SHORT PROBLEM 1:
From the Ranger optimizer documentation, list every parameter whose listed type includes bool.

PAGE EXTRACT:
>> start

Ranger combines RAdam and Lookahead together in one optimizer. RAdam fixes the adaptive learning rate's large variance during early stages of training to improve convergence and reducing the need for warmup. Lookahead updates model weights like normal, but every k steps interpolates them with a copy of slow moving weights. This moving average of the model weights is less sensitive to suboptimal hyperparameters and reduces the need for hyperparameter tuning.

Ranger was introduced by Less Wright in New Deep Learning Optimizer, Ranger: Synergistic combination of RAdam + Lookahead for the best of both.

Hyperparameters

Ranger works best with a flat learning rate followed by a short learning rate decay. Try raising the learning rate 2-3x larger than AdamW.

optimi sets the default \(\beta\)s to (0.9, 0.99) and default \(\epsilon\) to 1e-6. These values reflect current best-practices and usually outperform the PyTorch defaults.

optimi’s implementation of Ranger supports both decoupled weight decay decouple_wd=True and fully decoupled weight decay decouple_lr=True. Weight decay will likely need to be reduced when using fully decoupled weight decay as the learning rate will not modify the effective weight decay.

Ranger

Ranger optimizer. RAdam with Lookahead.

Parameters:

Name Type Description Default
params Iterable[Tensor] | Iterable[dict]

Iterable of parameters to optimize or dicts defining parameter groups

required
lr float

Learning rate

required
betas tuple[float, float]

Coefficients for gradient and squared gradient moving averages (default: (0.9, 0.99))

(0.9, 0.99)
weight_decay float

Weight decay coefficient. If decouple_wd and decouple_lr are False, applies L2 penalty (default: 0)

0
eps float

Added to denominator to improve numerical stability (default: 1e-6)

1e-06
k int

Lookahead synchronization period (default: 6)

6
alpha float

Lookahead weight interpolation coefficient (default: 0.5)

0.5
decouple_wd bool

Apply decoupled weight decay instead of L2 penalty (default: True)

True
decouple_lr bool

Apply fully decoupled weight decay instead of L2 penalty (default: False)

False
max_lr float | None

Maximum scheduled learning rate. Set if lr is not the maximum scheduled learning rate and decouple_lr is True (default: None)

None
kahan_sum bool | None

Enables Kahan summation for more accurate parameter updates when training in low precision (float16 or bfloat16). If unspecified, automatically applies for low precision parameters (default: None)

>> end

SHORT PROBLEM 2:
Display every line of the records that contains the word "movement". Case counts.

RECORDED INFORMATION:
>> start

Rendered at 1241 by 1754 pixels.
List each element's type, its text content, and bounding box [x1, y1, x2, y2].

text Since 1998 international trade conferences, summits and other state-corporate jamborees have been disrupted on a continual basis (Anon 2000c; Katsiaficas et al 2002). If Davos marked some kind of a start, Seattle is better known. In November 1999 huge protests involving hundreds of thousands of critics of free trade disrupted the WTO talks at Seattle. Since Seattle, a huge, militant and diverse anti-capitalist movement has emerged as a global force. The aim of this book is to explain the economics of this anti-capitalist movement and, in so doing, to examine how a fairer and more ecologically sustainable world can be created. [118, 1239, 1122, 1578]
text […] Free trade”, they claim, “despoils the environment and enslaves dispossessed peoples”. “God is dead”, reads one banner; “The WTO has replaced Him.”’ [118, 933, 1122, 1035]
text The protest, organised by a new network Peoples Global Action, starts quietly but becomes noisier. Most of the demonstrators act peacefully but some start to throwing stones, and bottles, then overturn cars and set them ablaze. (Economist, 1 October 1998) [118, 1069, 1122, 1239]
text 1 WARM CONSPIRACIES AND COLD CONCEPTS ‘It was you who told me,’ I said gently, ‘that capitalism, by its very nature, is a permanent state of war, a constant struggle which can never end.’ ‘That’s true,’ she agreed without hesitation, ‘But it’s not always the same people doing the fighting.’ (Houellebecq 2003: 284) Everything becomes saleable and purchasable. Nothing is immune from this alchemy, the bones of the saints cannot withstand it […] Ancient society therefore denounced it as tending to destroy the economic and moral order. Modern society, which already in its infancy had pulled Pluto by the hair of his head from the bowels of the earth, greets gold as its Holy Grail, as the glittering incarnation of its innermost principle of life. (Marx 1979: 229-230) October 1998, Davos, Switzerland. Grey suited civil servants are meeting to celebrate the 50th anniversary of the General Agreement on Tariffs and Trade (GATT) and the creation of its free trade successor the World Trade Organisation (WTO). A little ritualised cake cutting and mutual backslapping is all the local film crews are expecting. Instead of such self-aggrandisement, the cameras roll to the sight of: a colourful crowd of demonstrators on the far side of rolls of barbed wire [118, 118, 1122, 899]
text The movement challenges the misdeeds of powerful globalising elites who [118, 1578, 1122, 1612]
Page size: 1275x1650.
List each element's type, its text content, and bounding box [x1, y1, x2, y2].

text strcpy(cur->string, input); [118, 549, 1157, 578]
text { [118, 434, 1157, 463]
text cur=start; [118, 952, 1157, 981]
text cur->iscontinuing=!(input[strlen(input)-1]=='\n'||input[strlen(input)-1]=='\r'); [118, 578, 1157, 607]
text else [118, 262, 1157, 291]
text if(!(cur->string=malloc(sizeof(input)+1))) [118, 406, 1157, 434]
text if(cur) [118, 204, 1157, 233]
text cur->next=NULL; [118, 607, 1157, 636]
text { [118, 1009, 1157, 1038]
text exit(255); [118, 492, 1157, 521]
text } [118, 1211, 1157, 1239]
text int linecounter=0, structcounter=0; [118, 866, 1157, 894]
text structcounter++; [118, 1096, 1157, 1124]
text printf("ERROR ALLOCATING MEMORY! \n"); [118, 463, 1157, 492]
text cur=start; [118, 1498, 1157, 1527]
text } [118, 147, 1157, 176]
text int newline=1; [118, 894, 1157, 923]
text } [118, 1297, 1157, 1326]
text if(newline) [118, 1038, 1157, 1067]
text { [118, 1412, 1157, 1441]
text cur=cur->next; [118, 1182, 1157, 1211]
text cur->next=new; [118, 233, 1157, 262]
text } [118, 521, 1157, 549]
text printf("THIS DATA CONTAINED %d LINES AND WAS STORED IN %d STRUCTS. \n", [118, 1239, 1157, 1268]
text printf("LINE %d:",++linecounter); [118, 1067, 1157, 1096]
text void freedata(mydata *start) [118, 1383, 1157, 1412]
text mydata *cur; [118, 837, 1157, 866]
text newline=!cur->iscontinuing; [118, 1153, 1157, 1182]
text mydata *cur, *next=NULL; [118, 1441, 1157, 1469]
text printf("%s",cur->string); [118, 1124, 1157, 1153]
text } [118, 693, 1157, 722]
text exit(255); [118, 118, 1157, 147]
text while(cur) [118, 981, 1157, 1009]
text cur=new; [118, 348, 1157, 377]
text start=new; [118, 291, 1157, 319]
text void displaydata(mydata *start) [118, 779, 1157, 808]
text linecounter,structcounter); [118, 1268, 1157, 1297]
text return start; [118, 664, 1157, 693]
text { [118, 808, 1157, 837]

>> end

WRITTEN RESPONSE 1:
decouple_wd
decouple_lr
kahan_sum

WRITTEN RESPONSE 2:
text Since 1998 international trade conferences, summits and other state-corporate jamborees have been disrupted on a continual basis (Anon 2000c; Katsiaficas et al 2002). If Davos marked some kind of a start, Seattle is better known. In November 1999 huge protests involving hundreds of thousands of critics of free trade disrupted the WTO talks at Seattle. Since Seattle, a huge, militant and diverse anti-capitalist movement has emerged as a global force. The aim of this book is to explain the economics of this anti-capitalist movement and, in so doing, to examine how a fairer and more ecologically sustainable world can be created. [118, 1239, 1122, 1578]
text The movement challenges the misdeeds of powerful globalising elites who [118, 1578, 1122, 1612]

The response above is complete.